Luke Hanley, Vincent Bett, and Nico Lusardo.

For this project, one would need a protractor, a pointer and a timer. We laser cut wood to form a protractor and modified a straw to act as the pointer. We used the timer in our phone to measure the time.

This project can also be done using a regular protractor and a stopwatch.

To measure the speed of an abject, an observer should stand at a certain known distance from the path of the object. Then as the speeding object passses through, the observer should measure the change in angle of the pointer and the time it takes for the angle to change. The observer should then use trigonometry ratios to determine the distance covered by the speeding object and then the speed.

One thing to note is that the faster the object, the shorter the measured time.

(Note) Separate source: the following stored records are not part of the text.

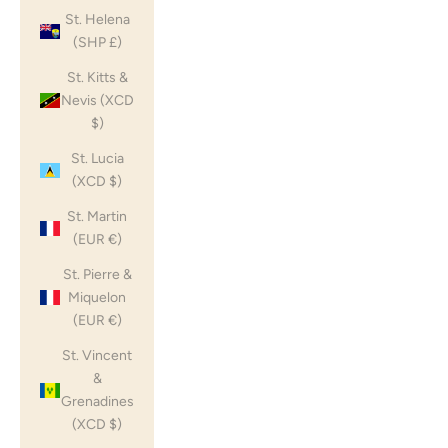
St. Helena
(SHP £)
St. Kitts &
Nevis (XCD
$)
St. Lucia
(XCD $)
St. Martin
(EUR €)
St. Pierre &
Miquelon
(EUR €)
St. Vincent
&
Grenadines
(XCD $)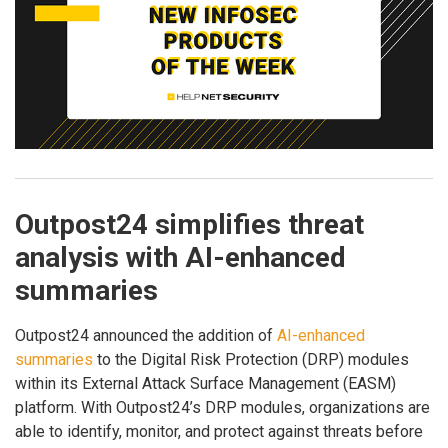
Outpost24 simplifies threat
analysis with AI-enhanced
summaries
Outpost24 announced the addition of
AI-enhanced
summaries
to the Digital Risk Protection (DRP) modules
within its External Attack Surface Management (EASM)
platform. With Outpost24’s DRP modules, organizations are
able to identify, monitor, and protect against threats before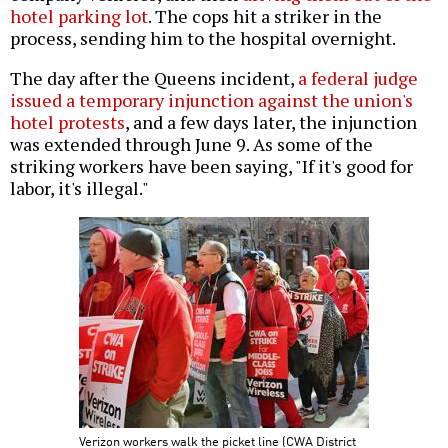
hotel parking lot
. The cops hit a striker in the
process, sending him to the hospital overnight.
The day after the Queens incident,
a federal judge
issued a temporary injunction against the union's
hotel protests
, and a few days later, the injunction
was extended through June 9. As some of the
striking workers have been saying, "If it's good for
labor, it's illegal."
Verizon workers walk the picket line (CWA District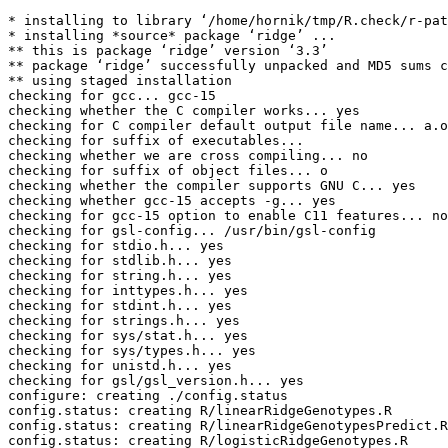
* installing to library ‘/home/hornik/tmp/R.check/r-pat
* installing *source* package ‘ridge’ ...

** this is package ‘ridge’ version ‘3.3’

** package ‘ridge’ successfully unpacked and MD5 sums c
** using staged installation

checking for gcc... gcc-15

checking whether the C compiler works... yes

checking for C compiler default output file name... a.o
checking for suffix of executables... 

checking whether we are cross compiling... no

checking for suffix of object files... o

checking whether the compiler supports GNU C... yes

checking whether gcc-15 accepts -g... yes

checking for gcc-15 option to enable C11 features... no
checking for gsl-config... /usr/bin/gsl-config

checking for stdio.h... yes

checking for stdlib.h... yes

checking for string.h... yes

checking for inttypes.h... yes

checking for stdint.h... yes

checking for strings.h... yes

checking for sys/stat.h... yes

checking for sys/types.h... yes

checking for unistd.h... yes

checking for gsl/gsl_version.h... yes

configure: creating ./config.status

config.status: creating R/linearRidgeGenotypes.R

config.status: creating R/linearRidgeGenotypesPredict.R

config.status: creating R/logisticRidgeGenotypes.R
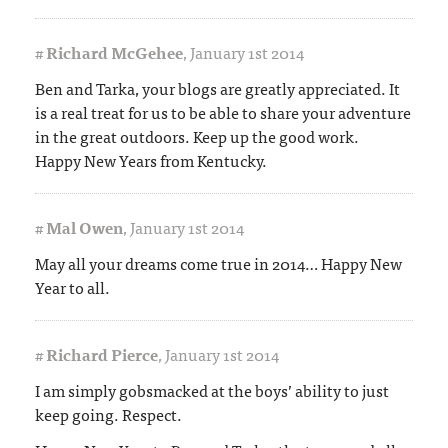
#
Richard McGehee
,
January 1st 2014
Ben and Tarka, your blogs are greatly appreciated. It
is a real treat for us to be able to share your adventure
in the great outdoors. Keep up the good work.
Happy New Years from Kentucky.
#
Mal Owen
,
January 1st 2014
May all your dreams come true in 2014… Happy New
Year to all.
#
Richard Pierce
,
January 1st 2014
I am simply gobsmacked at the boys’ ability to just
keep going. Respect.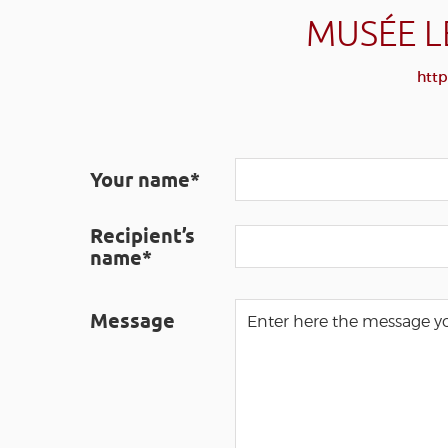
MUSÉE L
http
Your name*
Recipient’s
name*
Message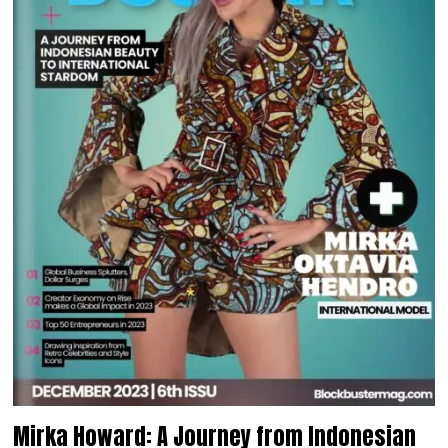
Mirka Howard: A Journey from Indonesian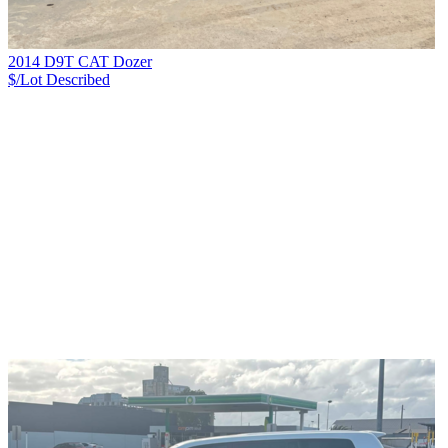
2014 D9T CAT Dozer
$/Lot
Described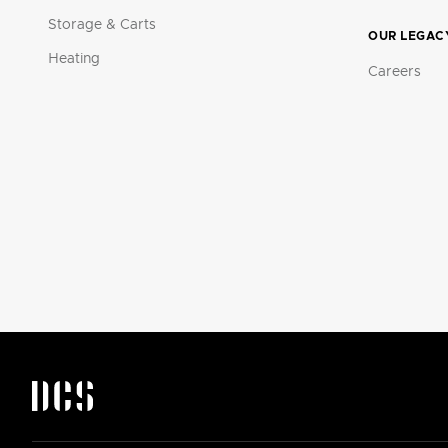
Storage & Carts
OUR LEGAC
Heating
Careers
DCS by Fisher & Paykel Appliances Logo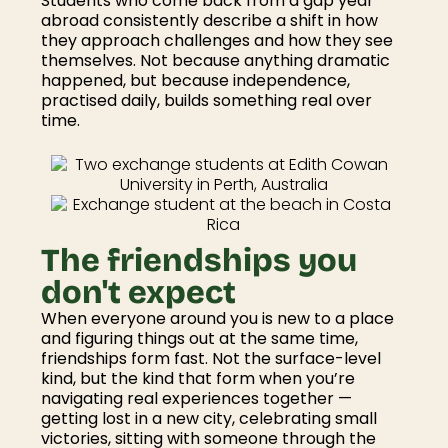
Students who come back from a gap year
abroad consistently describe a shift in how
they approach challenges and how they see
themselves. Not because anything dramatic
happened, but because independence,
practised daily, builds something real over
time.
The friendships you
don't expect
When everyone around you is new to a place
and figuring things out at the same time,
friendships form fast. Not the surface-level
kind, but the kind that form when you’re
navigating real experiences together —
getting lost in a new city, celebrating small
victories, sitting with someone through the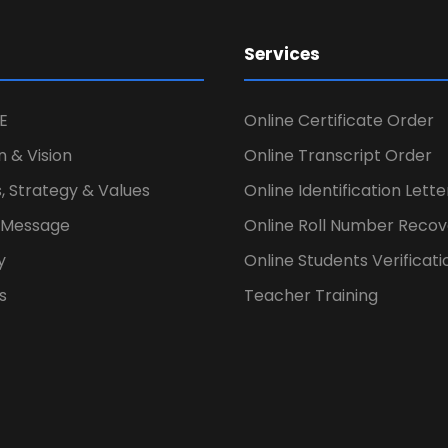
Services
E
Online Certificate Order
n & Vision
Online Transcript Order
, Strategy & Values
Online Identification Lett
s Message
Online Roll Number Recov
y
Online Students Verificati
s
Teacher Training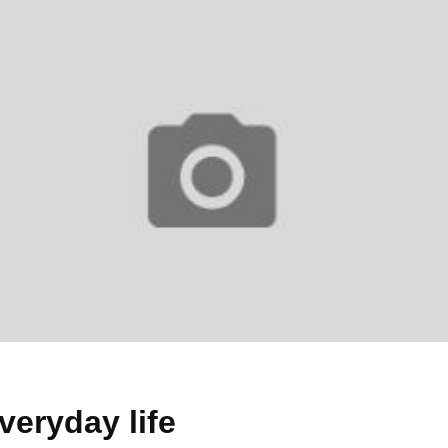
everyday life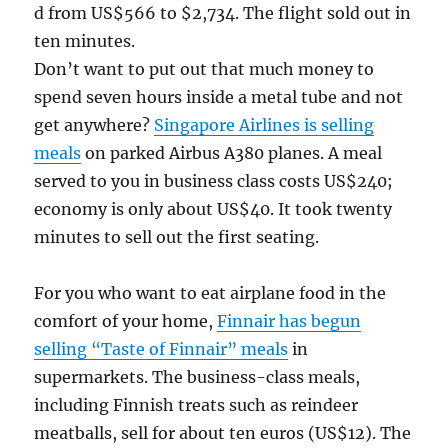
d from US$566 to $2,734. The flight sold out in
ten minutes.
Don’t want to put out that much money to
spend seven hours inside a metal tube and not
get anywhere?
Singapore Airlines is selling
meals
on parked Airbus A380 planes. A meal
served to you in business class costs US$240;
economy is only about US$40. It took twenty
minutes to sell out the first seating.
For you who want to eat airplane food in the
comfort of your home,
Finnair has begun
selling “Taste of Finnair” meals
in
supermarkets. The business-class meals,
including Finnish treats such as reindeer
meatballs, sell for about ten euros (US$12). The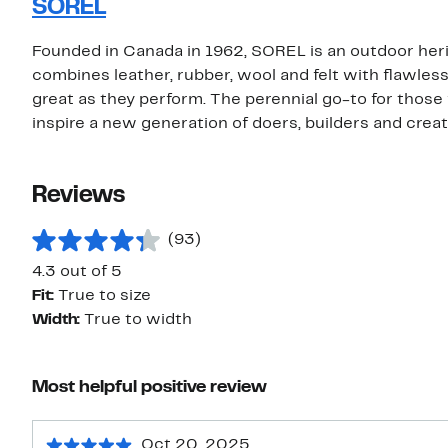
SOREL
Founded in Canada in 1962, SOREL is an outdoor her
combines leather, rubber, wool and felt with flawles
great as they perform. The perennial go-to for those 
inspire a new generation of doers, builders and creat
Reviews
(93)
4.3 out of 5
Fit:
True to size
Width:
True to width
Most helpful positive review
Oct 20, 2025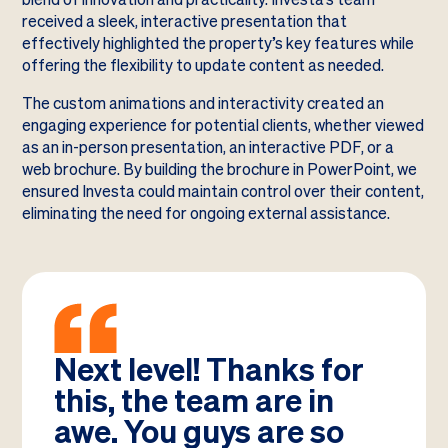
received a sleek, interactive presentation that
effectively highlighted the property’s key features while
offering the flexibility to update content as needed.
The custom animations and interactivity created an
engaging experience for potential clients, whether viewed
as an in-person presentation, an interactive PDF, or a
web brochure. By building the brochure in PowerPoint, we
ensured Investa could maintain control over their content,
eliminating the need for ongoing external assistance.
Next level! Thanks for
this, the team are in
awe. You guys are so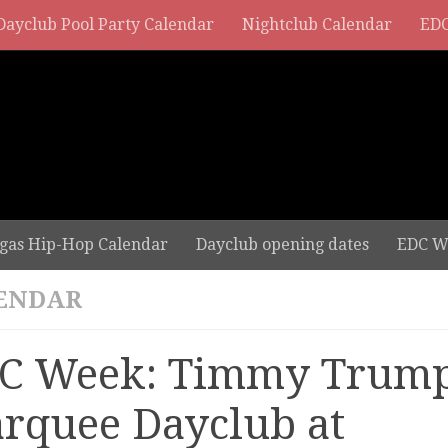
Dayclub Pool Party Calendar
Nightclub Calendar
EDC
gas Hip-Hop Calendar
Dayclub opening dates
EDC W
ENDAR
C Week: Timmy Trump
rquee Dayclub at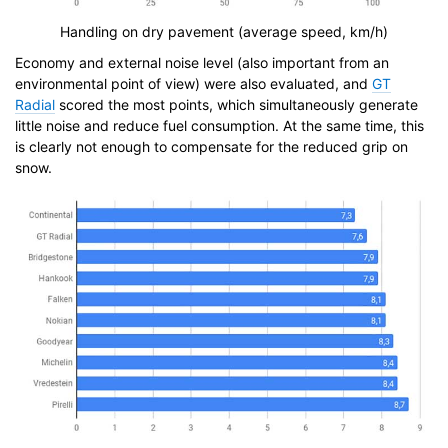
Handling on dry pavement (average speed, km/h)
Economy and external noise level (also important from an
environmental point of view) were also evaluated, and
GT
Radial
scored the most points, which simultaneously generate
little noise and reduce fuel consumption. At the same time, this
is clearly not enough to compensate for the reduced grip on
snow.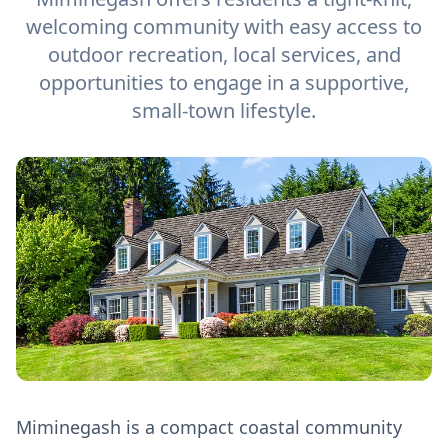
welcoming community with easy access to
outdoor recreation, local services, and
opportunities to engage in a supportive,
small-town lifestyle.
Miminegash is a compact coastal community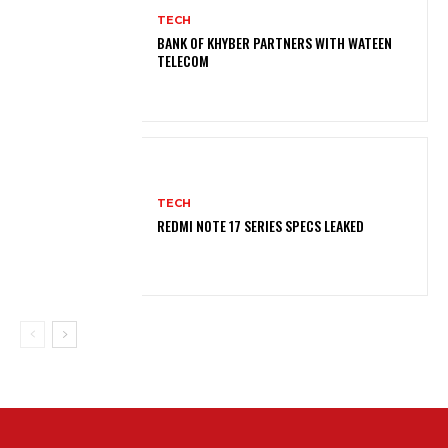
TECH
BANK OF KHYBER PARTNERS WITH WATEEN
TELECOM
TECH
REDMI NOTE 17 SERIES SPECS LEAKED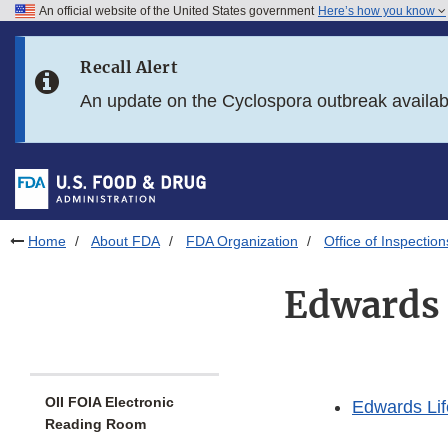
An official website of the United States government
Here’s how you know
Skip to main content
Recall Alert
Skip to FDA Search
An update on the Cyclospora outbreak availa
Skip to in this section menu
Skip to footer links
Home
About FDA
FDA Organization
Office of Inspection
Edwards 
OII FOIA Electronic
Edwards Lif
Reading Room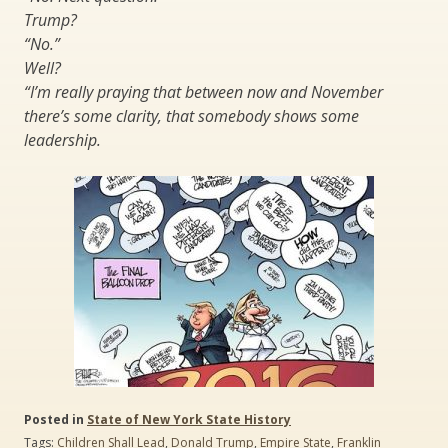
Trump?
“No.”
Well?
“I’m really praying that between now and November
there’s some clarity, that somebody shows some
leadership.
Posted in
State of New York State History
Tags:
Children Shall Lead
,
Donald Trump
,
Empire State
,
Franklin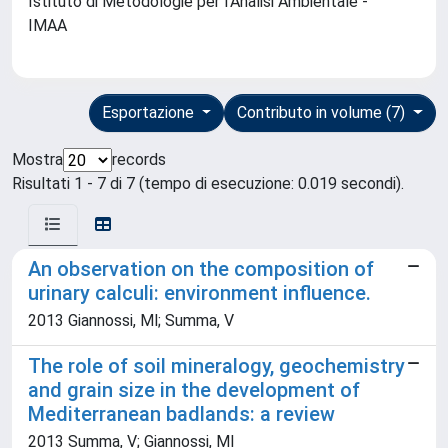
Istituto di Metodologie per l'Analisi Ambientale -
IMAA
Esportazione
Contributo in volume (7)
Mostra
records
Risultati 1 - 7 di 7 (tempo di esecuzione: 0.019 secondi).
An observation on the composition of
urinary calculi: environment influence.
2013 Giannossi, Ml; Summa, V
The role of soil mineralogy, geochemistry
and grain size in the development of
Mediterranean badlands: a review
2013 Summa, V; Giannossi, Ml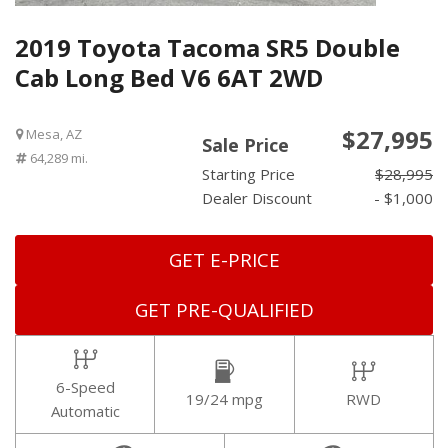
2019 Toyota Tacoma SR5 Double
Cab Long Bed V6 6AT 2WD
$27,995
Mesa, AZ
Sale Price
64,289 mi.
Starting Price
$28,995
Dealer Discount
- $1,000
GET E-PRICE
GET PRE-QUALIFIED
6-Speed
19/24 mpg
RWD
Automatic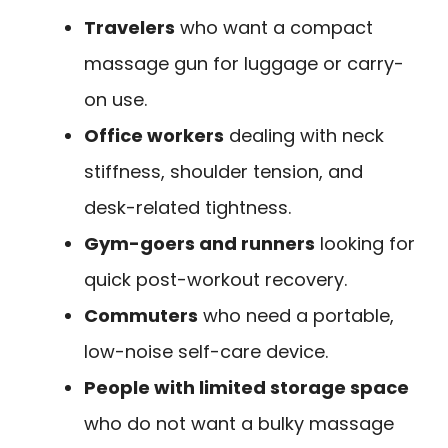
Travelers
who want a compact
massage gun for luggage or carry-
on use.
Office workers
dealing with neck
stiffness, shoulder tension, and
desk-related tightness.
Gym-goers and runners
looking for
quick post-workout recovery.
Commuters
who need a portable,
low-noise self-care device.
People with limited storage space
who do not want a bulky massage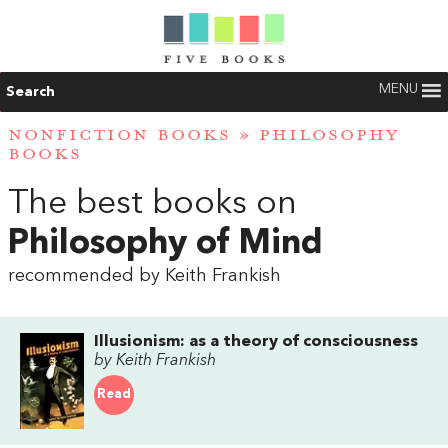
MENU
Search
NONFICTION BOOKS
»
PHILOSOPHY
BOOKS
The best books on
Philosophy of Mind
recommended by Keith Frankish
Illusionism: as a theory of consciousness
by Keith Frankish
Read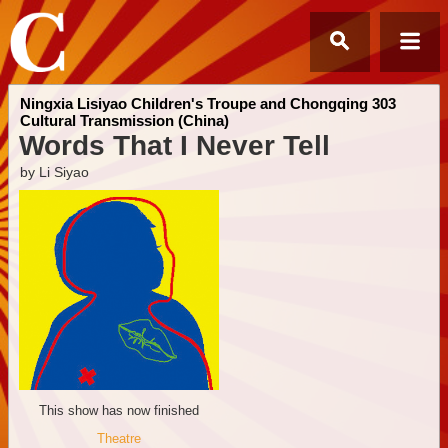
Ningxia Lisiyao Children's Troupe and Chongqing 303
Cultural Transmission (China)
Words That I Never Tell
by Li Siyao
This show has now finished
Theatre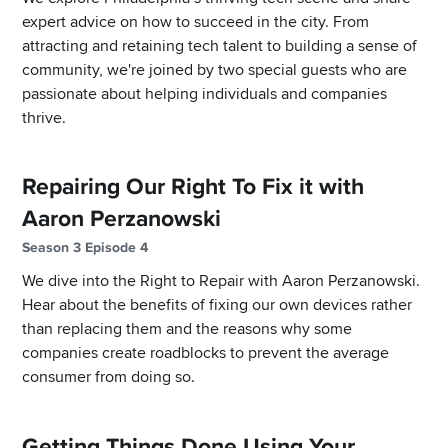
expert advice on how to succeed in the city. From
attracting and retaining tech talent to building a sense of
community, we're joined by two special guests who are
passionate about helping individuals and companies
thrive.
Repairing Our Right To Fix it with
Aaron Perzanowski
Season 3 Episode 4
We dive into the Right to Repair with Aaron Perzanowski.
Hear about the benefits of fixing our own devices rather
than replacing them and the reasons why some
companies create roadblocks to prevent the average
consumer from doing so.
Getting Things Done Using Your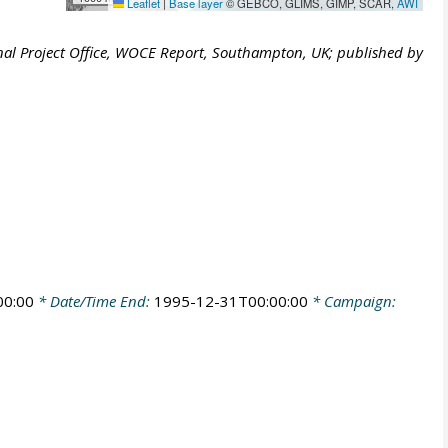
Leaflet
|
Base layer
© GEBCO, GLIMS, GIMP, SCAR,
AWI
al Project Office, WOCE Report, Southampton, UK; published by
00:00
* Date/Time End:
1995-12-31T00:00:00
* Campaign: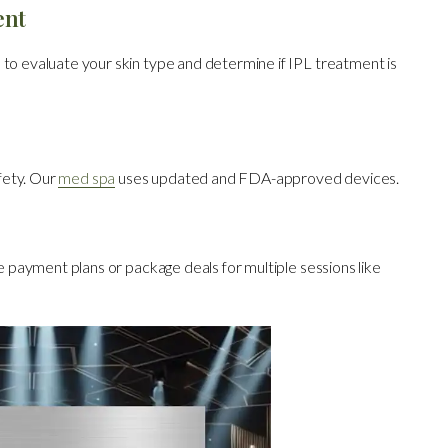
ent
 to evaluate your skin type and determine if IPL treatment is
fety. Our
med spa
uses updated and FDA-approved devices.
le payment plans or package deals for multiple sessions like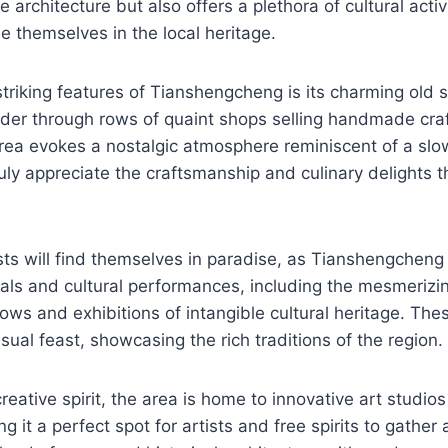
e architecture but also offers a plethora of cultural activi
se themselves in the local heritage.
triking features of Tianshengcheng is its charming old 
der through rows of quaint shops selling handmade craf
area evokes a nostalgic atmosphere reminiscent of a slo
ruly appreciate the craftsmanship and culinary delights t
sts will find themselves in paradise, as Tianshengcheng 
ivals and cultural performances, including the mesmeriz
ws and exhibitions of intangible cultural heritage. The
sual feast, showcasing the rich traditions of the region.
creative spirit, the area is home to innovative art studi
 it a perfect spot for artists and free spirits to gather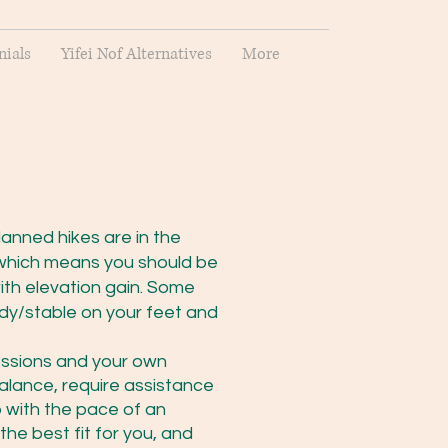
nials
Yifei Nof Alternatives
More
lanned hikes are in the
which means you should be
ith elevation gain. Some
ady/stable on your feet and
sessions and your own
/balance, require assistance
p with the pace of an
he best fit for you, and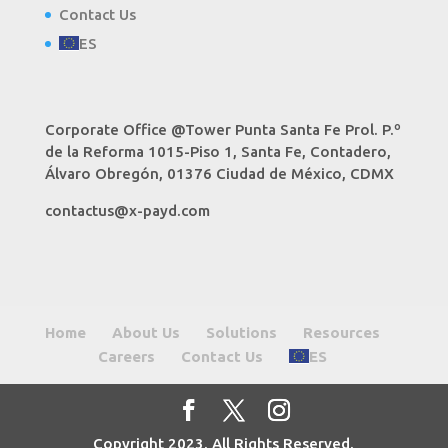
Contact Us
ES
Corporate Office @Tower Punta Santa Fe Prol. P.º
de la Reforma 1015-Piso 1, Santa Fe, Contadero,
Álvaro Obregón, 01376 Ciudad de México, CDMX
contactus@x-payd.com
Home
About Us
Solutions
Resources
Careers
Contact Us
ES
Copyright 2023. All Rights Reserved.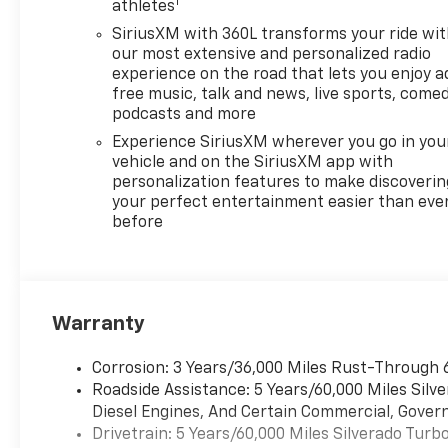
1
athletes
SiriusXM with 360L transforms your ride wi
our most extensive and personalized radio
experience on the road that lets you enjoy a
free music, talk and news, live sports, comed
podcasts and more
Experience SiriusXM wherever you go in you
vehicle and on the SiriusXM app with
personalization features to make discoverin
your perfect entertainment easier than eve
before
Warranty
Corrosion: 3 Years/36,000 Miles Rust-Through 
Roadside Assistance: 5 Years/60,000 Miles Sil
Diesel Engines, And Certain Commercial, Govern
Drivetrain: 5 Years/60,000 Miles Silverado Tur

We found a picture of a protractor on the internet and then laser cut the image on a piece of wood to come up with our own home made protractor. Then we attached the pointer (straw) on the center of the diameter of the protractor to make the pointer.

We then went outside, bringing the stopwatch, the protractor, and three blue boxs to be used as markers. We set up box #1 and box #2 a predetermined distance apart (in our case 6.7 meters). We then had the runner start running from a few meters behind box #2 in order to ensure a constant speed between the start and finish points. Once the runner ran past box #2, running perpendicular to the line made by box #1 and #2, the stopwatch began to record the time. The amount of time an observer chooses to use depends on the speed of the runner. For our experiment, we stopped the stopwatch at 2 seconds because this gave us a considerable change in angle, making the calculations easier. At the exact moment that the stopwatch was stopped, we observed the spot where the runner was located at that time, and we marked that spot with box #3. From box #1, we calculated the angle between box #2 and box #3 with box #1 as the vertex.

Using the known distance between box #1 and #2, the angle made by the runner, and the exact time it took the runner to make that angle, the speed of the runner could then be calculated.